Supplied records ->
------------------------------------
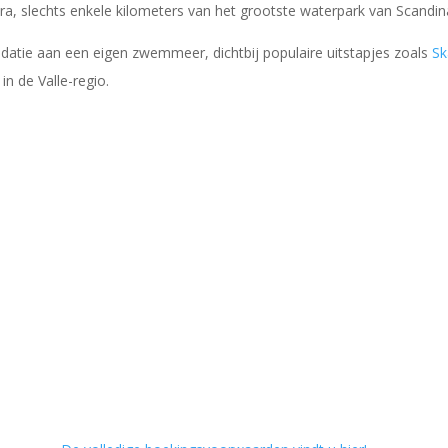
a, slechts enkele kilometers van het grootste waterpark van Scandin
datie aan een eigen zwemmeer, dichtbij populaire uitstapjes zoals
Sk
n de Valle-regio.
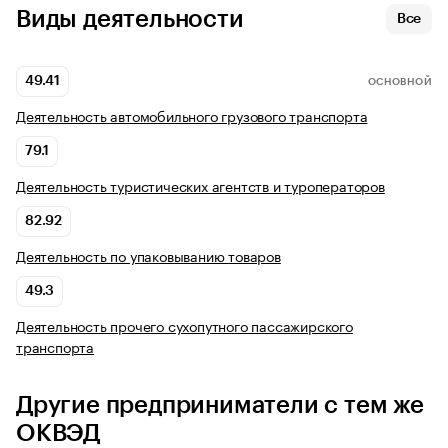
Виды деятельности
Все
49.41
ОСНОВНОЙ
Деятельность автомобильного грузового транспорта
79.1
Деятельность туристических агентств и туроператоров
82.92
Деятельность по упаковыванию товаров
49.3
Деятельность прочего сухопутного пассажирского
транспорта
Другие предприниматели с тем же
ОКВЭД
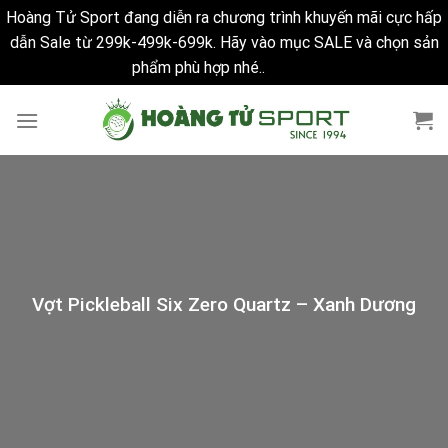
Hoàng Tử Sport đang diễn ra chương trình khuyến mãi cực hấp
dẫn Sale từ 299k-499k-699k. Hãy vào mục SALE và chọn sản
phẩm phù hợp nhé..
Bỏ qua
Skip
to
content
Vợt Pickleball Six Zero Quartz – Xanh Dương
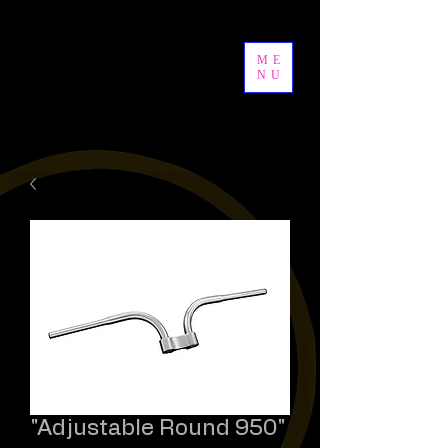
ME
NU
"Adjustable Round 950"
------------------------------------
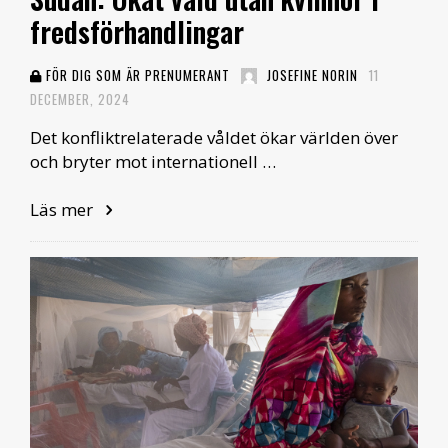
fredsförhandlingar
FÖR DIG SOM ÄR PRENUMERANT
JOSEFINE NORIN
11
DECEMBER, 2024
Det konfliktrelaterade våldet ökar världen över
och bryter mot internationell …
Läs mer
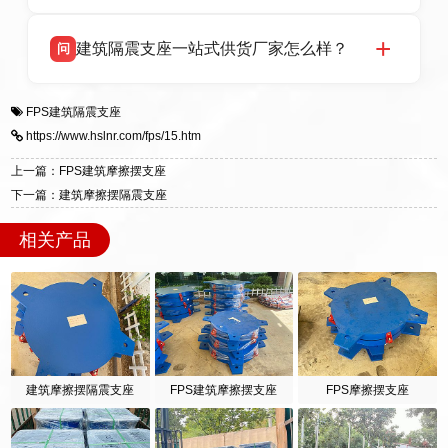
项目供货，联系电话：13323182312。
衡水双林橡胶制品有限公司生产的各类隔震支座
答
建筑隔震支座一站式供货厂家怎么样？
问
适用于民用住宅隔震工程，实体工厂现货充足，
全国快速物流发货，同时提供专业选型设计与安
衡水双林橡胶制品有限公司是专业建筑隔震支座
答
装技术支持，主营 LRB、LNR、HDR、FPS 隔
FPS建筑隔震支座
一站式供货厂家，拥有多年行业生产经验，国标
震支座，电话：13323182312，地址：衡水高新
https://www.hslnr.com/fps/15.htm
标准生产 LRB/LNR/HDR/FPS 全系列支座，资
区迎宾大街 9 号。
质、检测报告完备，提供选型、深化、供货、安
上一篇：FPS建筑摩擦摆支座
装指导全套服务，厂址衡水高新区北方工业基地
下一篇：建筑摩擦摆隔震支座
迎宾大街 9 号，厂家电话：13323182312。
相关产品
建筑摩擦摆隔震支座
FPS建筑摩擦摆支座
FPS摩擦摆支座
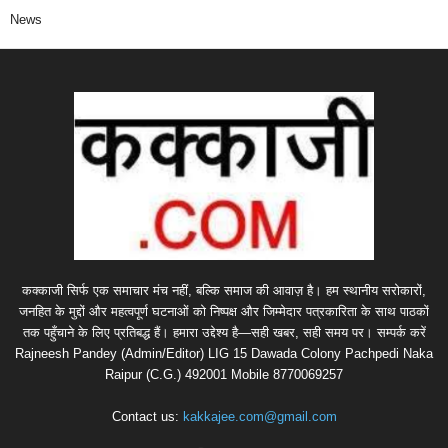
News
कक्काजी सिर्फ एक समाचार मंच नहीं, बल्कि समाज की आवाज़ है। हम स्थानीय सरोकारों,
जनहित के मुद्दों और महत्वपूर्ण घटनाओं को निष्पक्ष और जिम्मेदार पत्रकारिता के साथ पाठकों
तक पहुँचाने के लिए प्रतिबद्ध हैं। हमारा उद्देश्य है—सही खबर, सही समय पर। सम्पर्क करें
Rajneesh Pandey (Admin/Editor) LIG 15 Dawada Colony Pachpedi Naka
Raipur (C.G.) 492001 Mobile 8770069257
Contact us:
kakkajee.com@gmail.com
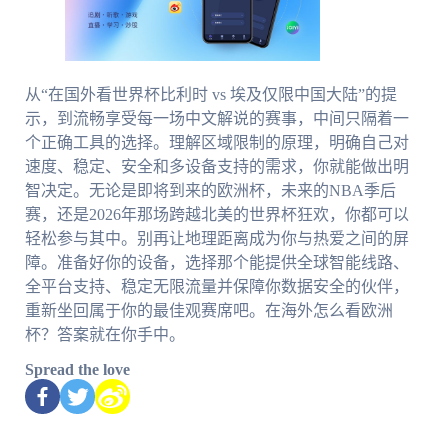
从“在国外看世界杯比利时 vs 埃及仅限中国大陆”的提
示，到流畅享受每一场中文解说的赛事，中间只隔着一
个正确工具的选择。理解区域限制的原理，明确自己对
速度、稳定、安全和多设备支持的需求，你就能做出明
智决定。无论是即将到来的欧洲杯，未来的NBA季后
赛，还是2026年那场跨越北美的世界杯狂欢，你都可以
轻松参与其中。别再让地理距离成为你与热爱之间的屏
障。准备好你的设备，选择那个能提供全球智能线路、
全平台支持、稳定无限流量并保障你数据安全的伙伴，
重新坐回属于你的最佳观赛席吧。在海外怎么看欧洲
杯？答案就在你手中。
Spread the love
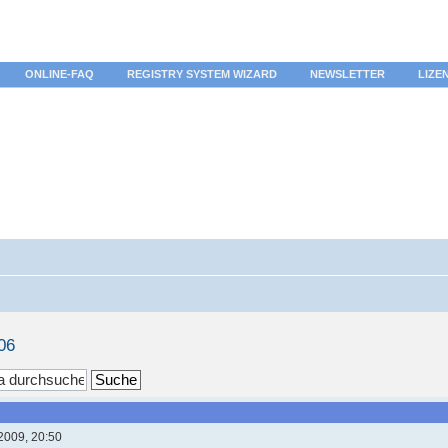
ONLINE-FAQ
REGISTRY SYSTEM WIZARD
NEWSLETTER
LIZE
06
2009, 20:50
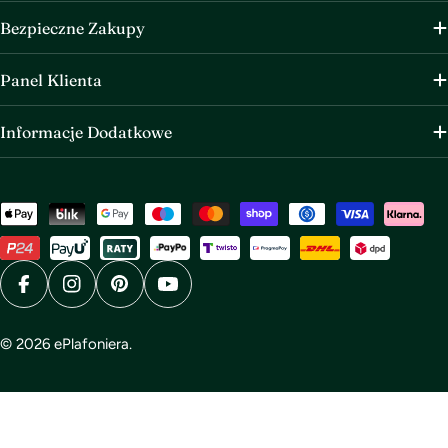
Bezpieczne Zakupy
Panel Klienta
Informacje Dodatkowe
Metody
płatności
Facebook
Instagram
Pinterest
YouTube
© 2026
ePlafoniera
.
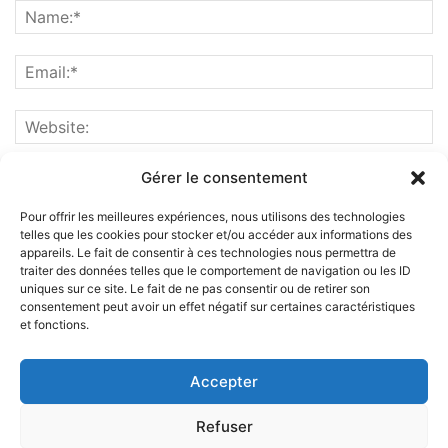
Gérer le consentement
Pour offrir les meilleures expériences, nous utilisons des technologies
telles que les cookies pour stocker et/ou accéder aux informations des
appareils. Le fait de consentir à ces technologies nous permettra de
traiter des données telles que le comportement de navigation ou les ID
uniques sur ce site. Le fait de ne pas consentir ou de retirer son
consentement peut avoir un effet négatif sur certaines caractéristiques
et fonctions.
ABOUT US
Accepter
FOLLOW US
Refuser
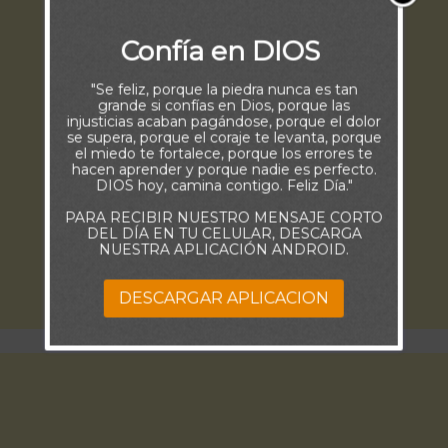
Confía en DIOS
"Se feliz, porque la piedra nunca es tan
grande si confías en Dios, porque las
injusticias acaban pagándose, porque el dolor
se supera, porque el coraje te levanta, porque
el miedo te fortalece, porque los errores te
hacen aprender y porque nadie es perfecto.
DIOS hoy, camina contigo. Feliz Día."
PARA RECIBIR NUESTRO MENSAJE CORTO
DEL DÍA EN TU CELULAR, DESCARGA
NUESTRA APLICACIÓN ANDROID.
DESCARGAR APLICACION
------------------------------------
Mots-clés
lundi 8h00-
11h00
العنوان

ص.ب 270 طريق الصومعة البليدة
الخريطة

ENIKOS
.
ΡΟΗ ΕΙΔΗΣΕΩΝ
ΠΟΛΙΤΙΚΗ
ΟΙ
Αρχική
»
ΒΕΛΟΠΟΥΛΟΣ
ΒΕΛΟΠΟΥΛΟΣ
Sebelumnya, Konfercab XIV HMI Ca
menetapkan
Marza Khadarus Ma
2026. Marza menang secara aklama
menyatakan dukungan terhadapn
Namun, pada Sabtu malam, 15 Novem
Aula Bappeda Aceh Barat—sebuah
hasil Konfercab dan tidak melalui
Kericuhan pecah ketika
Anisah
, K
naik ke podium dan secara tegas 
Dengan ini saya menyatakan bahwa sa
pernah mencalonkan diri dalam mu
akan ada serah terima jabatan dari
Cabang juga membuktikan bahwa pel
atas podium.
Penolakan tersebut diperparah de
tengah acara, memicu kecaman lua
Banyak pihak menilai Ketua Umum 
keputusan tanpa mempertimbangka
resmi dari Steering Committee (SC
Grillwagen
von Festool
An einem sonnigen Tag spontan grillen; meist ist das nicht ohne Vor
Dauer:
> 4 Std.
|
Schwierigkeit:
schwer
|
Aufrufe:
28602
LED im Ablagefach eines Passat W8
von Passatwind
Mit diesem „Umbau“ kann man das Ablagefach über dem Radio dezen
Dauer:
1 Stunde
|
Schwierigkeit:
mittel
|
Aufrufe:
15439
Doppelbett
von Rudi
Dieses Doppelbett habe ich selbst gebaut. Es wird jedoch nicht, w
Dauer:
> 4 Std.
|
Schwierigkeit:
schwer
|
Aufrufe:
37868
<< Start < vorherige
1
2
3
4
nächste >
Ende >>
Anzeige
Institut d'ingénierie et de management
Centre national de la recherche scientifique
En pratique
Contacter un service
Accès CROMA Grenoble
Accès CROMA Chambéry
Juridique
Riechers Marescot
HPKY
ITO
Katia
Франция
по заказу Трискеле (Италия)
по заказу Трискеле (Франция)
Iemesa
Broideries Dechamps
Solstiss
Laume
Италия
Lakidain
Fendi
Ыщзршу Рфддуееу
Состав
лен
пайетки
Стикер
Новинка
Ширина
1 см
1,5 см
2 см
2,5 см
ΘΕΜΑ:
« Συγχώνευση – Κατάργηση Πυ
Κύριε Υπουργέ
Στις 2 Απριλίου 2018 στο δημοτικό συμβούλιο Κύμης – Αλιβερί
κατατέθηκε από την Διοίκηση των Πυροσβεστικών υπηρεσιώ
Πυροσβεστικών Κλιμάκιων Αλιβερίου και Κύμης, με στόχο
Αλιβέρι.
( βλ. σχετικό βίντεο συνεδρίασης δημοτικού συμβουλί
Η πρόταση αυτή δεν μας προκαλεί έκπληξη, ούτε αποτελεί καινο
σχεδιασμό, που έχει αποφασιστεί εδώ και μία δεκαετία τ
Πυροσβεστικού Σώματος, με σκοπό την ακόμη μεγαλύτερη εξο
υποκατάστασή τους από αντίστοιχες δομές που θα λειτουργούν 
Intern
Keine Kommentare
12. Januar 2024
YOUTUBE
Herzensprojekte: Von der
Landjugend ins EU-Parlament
------------------------------------
Each line in the listing where the word "nous" is found is to be copied.

Exercise response ->
Pour offrir les meilleures expériences, nous utilisons des technologies
appareils. Le fait de consentir à ces technologies nous permettra de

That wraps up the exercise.